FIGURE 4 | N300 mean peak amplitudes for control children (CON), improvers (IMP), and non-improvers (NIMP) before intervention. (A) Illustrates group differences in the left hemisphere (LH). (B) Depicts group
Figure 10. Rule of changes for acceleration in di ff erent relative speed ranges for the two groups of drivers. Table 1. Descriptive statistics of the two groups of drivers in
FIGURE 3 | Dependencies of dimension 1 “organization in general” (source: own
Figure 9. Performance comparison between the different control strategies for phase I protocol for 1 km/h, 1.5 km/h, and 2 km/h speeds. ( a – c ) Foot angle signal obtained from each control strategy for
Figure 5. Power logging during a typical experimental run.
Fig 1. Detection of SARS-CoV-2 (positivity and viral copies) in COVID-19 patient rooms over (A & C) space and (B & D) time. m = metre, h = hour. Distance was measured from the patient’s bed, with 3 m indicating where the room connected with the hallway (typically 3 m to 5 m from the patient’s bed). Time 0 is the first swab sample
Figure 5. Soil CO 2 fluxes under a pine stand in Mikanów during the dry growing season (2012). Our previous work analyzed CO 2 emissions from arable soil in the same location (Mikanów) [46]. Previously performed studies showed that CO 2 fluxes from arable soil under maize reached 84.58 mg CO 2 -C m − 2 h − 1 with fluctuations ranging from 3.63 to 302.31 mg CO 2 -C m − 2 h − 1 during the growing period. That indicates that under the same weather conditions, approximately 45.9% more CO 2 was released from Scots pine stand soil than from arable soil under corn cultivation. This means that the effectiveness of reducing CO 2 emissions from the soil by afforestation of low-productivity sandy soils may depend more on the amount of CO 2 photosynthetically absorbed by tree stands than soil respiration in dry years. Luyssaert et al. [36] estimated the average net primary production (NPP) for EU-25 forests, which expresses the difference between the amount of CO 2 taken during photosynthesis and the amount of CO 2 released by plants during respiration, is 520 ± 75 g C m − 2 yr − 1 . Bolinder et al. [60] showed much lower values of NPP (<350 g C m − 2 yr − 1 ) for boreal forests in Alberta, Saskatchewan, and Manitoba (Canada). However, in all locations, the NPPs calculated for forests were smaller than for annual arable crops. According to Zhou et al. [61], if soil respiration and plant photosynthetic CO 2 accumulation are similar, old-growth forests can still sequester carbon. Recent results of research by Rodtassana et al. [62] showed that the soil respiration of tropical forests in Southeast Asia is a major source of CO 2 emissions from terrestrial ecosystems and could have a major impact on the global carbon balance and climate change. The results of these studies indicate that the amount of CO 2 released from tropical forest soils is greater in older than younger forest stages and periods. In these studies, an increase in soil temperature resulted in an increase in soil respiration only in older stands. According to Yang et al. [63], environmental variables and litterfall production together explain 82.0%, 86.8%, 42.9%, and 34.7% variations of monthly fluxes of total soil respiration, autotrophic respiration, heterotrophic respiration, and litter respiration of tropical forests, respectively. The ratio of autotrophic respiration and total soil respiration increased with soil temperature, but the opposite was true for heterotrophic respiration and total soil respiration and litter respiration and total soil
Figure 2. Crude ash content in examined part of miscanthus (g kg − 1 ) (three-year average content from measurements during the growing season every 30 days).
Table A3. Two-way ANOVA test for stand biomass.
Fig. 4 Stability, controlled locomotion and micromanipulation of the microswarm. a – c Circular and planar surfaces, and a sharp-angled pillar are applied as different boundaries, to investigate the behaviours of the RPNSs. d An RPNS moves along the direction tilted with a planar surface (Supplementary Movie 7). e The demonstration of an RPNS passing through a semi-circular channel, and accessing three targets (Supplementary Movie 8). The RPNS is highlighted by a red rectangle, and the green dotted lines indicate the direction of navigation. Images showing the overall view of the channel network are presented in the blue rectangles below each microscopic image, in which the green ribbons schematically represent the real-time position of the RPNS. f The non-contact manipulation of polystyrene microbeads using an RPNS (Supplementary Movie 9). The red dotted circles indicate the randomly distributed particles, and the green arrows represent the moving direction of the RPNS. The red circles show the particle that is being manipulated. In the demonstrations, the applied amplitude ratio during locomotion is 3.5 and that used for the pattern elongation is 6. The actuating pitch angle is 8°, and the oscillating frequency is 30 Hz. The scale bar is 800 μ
..........
:: TASK STATEMENT ::
Only the lines above from the one with "Figure 10. Rule" through the one with "Figure 5. Power" should be duplicated, character for character.

:: RESPONSE BELOW ::
Figure 10. Rule of changes for acceleration in di ff erent relative speed ranges for the two groups of drivers. Table 1. Descriptive statistics of the two groups of drivers in
FIGURE 3 | Dependencies of dimension 1 “organization in general” (source: own
Figure 9. Performance comparison between the different control strategies for phase I protocol for 1 km/h, 1.5 km/h, and 2 km/h speeds. ( a – c ) Foot angle signal obtained from each control strategy for
Figure 5. Power logging during a typical experimental run.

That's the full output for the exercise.